Valentine Sports Park
- Interactive map of Valentine Sports Park
- Location: Glenwood, Sydney, New South Wales, Australia
- Coordinates: 33°44′23″S 150°56′41″E﻿ / ﻿33.7396608°S 150.9447775°E
- Owner: Football NSW
- Operator: Football NSW
- Capacity: 4,000 (venue capacity) 500 (seating capacity)
- Surface: Grass

Construction
- Opened: 2015
- Cost: $22,000,000 (2015)

Tenants
- Football NSW 2015– Sydney FC NPL 2023–

= Valentine Sports Park =

Australian soccer stadium

Valentine Sports Park is an Australian football stadium in Glenwood, a suburb of Sydney.

It is the home of Football NSW. The venue received a $22 million transformation and was officially re-opened in March 2015. The impressive facility features five full-sized football fields all aligned to FIFA specifications, including three natural grass fields and two synthetic fields, all of which have lighting, six player change rooms and a multi-purpose indoor sports centre featuring an international full-sized futsal court.

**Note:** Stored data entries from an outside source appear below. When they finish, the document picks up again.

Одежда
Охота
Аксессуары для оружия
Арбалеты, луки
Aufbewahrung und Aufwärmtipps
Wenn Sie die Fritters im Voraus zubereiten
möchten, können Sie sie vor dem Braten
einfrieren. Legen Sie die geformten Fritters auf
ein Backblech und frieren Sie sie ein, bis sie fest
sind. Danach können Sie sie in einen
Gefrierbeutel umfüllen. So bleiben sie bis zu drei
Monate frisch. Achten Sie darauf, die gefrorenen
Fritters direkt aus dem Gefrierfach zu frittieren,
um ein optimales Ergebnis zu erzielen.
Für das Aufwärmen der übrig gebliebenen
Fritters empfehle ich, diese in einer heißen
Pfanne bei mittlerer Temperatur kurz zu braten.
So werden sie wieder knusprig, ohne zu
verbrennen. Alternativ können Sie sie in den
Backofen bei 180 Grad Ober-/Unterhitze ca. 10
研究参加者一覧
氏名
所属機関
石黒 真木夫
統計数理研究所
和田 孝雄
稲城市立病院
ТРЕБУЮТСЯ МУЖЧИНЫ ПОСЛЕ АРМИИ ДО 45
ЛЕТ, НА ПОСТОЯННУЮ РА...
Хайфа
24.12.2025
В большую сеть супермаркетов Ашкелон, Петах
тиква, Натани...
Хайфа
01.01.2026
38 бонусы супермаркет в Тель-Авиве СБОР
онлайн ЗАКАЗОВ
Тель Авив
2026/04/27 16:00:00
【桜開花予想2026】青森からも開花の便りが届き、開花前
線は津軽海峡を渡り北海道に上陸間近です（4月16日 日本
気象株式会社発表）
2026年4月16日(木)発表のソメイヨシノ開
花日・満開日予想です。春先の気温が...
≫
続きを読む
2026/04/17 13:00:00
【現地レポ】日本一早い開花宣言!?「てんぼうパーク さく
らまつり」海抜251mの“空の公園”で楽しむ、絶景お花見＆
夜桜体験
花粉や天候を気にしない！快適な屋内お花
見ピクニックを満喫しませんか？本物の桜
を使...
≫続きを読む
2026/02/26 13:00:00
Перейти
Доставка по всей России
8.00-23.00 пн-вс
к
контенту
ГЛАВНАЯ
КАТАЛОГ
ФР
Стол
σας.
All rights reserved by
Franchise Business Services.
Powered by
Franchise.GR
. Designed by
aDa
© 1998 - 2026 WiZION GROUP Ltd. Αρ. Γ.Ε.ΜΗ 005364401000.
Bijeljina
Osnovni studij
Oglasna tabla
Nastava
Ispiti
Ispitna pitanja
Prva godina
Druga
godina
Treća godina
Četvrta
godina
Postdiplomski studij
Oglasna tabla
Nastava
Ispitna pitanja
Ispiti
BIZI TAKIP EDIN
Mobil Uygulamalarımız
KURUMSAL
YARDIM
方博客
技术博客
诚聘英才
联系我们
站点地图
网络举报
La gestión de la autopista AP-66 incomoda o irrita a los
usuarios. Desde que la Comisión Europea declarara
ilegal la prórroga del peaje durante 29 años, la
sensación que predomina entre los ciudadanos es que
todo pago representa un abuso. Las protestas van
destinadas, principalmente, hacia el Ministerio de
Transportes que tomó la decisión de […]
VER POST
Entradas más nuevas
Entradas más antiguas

The main field features grandstand seating for 500 spectators and a grass hill surrounding the pitch, allowing for an estimated capacity of around 4,000. 200 lux lighting allows for semi-professional standards. Valentine Sports Park regularly hosts NPL NSW matches and has hosted international U20 matches and national team trainings in the past.

Prior to the completion of the re-development, the venue was shortlisted to be a training venue for the 2015 Asian Cup.

The venue hosted the 2024 Sapphire Cup Final, won by Northern Tigers over Sydney University.